_What is expected:_ Without including any pictures, return the records below exactly as written.

_Provided information:_

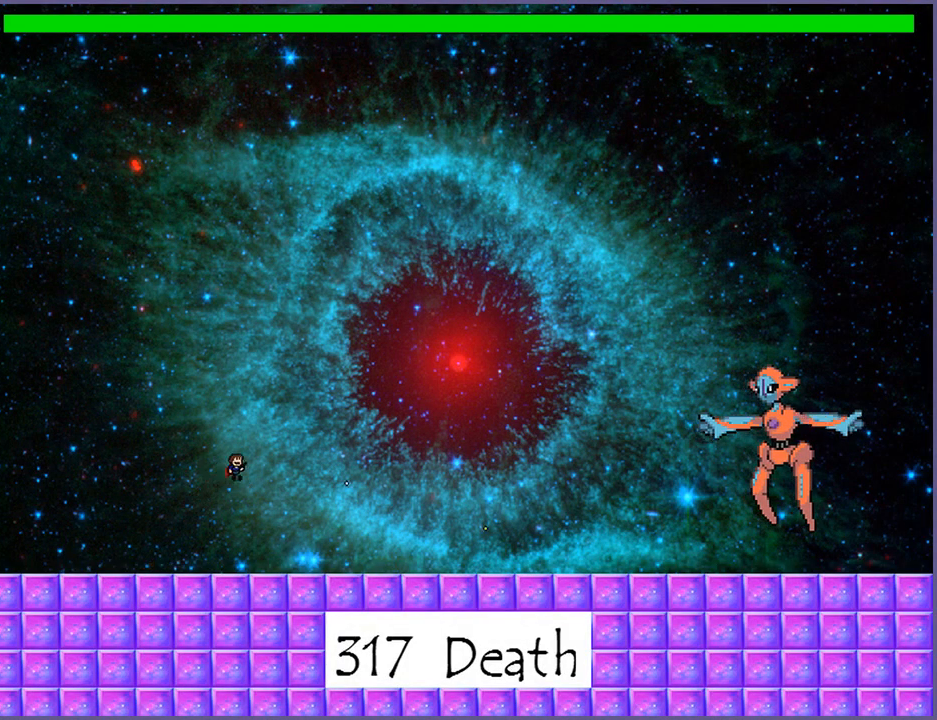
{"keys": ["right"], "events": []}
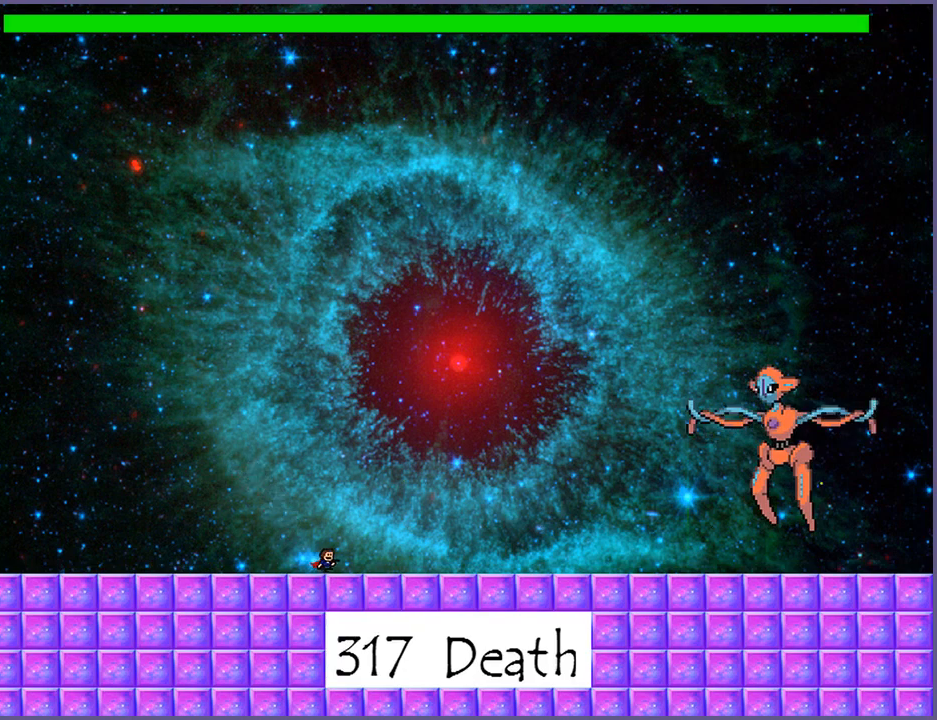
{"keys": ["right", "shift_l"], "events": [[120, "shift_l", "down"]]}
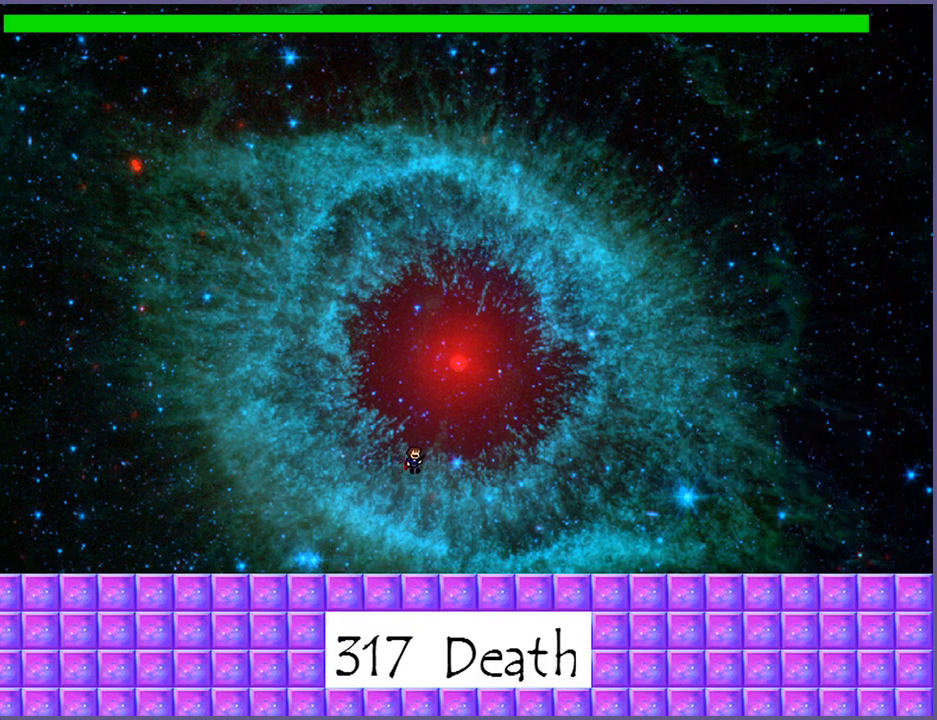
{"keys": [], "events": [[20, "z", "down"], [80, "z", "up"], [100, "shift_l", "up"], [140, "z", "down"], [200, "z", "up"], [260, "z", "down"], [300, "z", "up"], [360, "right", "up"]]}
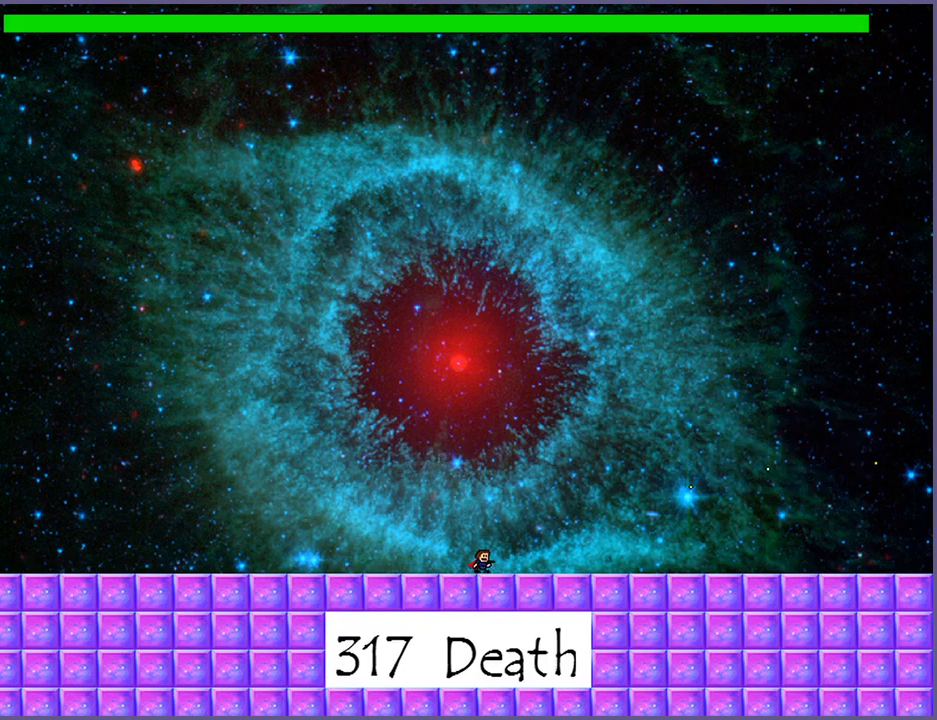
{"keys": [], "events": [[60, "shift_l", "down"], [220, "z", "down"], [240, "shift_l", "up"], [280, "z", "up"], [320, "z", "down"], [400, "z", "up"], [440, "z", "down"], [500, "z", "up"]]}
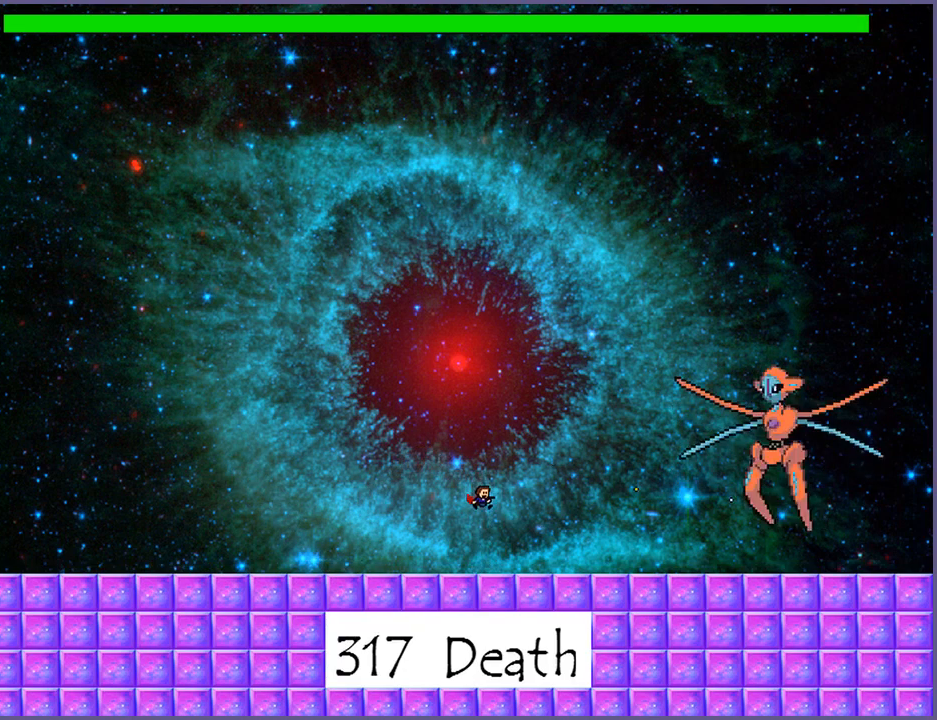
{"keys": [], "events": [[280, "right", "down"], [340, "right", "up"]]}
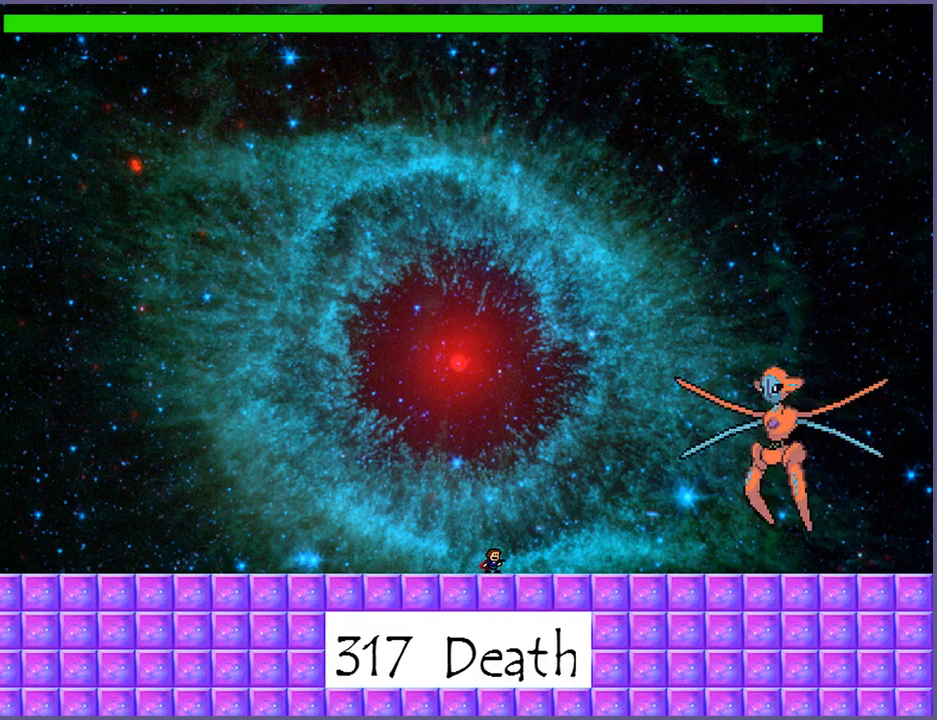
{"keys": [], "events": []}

_Exercise response:_
{"keys": ["right"], "events": []}
{"keys": ["right", "shift_l"], "events": [[120, "shift_l", "down"]]}
{"keys": [], "events": [[20, "z", "down"], [80, "z", "up"], [100, "shift_l", "up"], [140, "z", "down"], [200, "z", "up"], [260, "z", "down"], [300, "z", "up"], [360, "right", "up"]]}
{"keys": [], "events": [[60, "shift_l", "down"], [220, "z", "down"], [240, "shift_l", "up"], [280, "z", "up"], [320, "z", "down"], [400, "z", "up"], [440, "z", "down"], [500, "z", "up"]]}
{"keys": [], "events": [[280, "right", "down"], [340, "right", "up"]]}
{"keys": [], "events": []}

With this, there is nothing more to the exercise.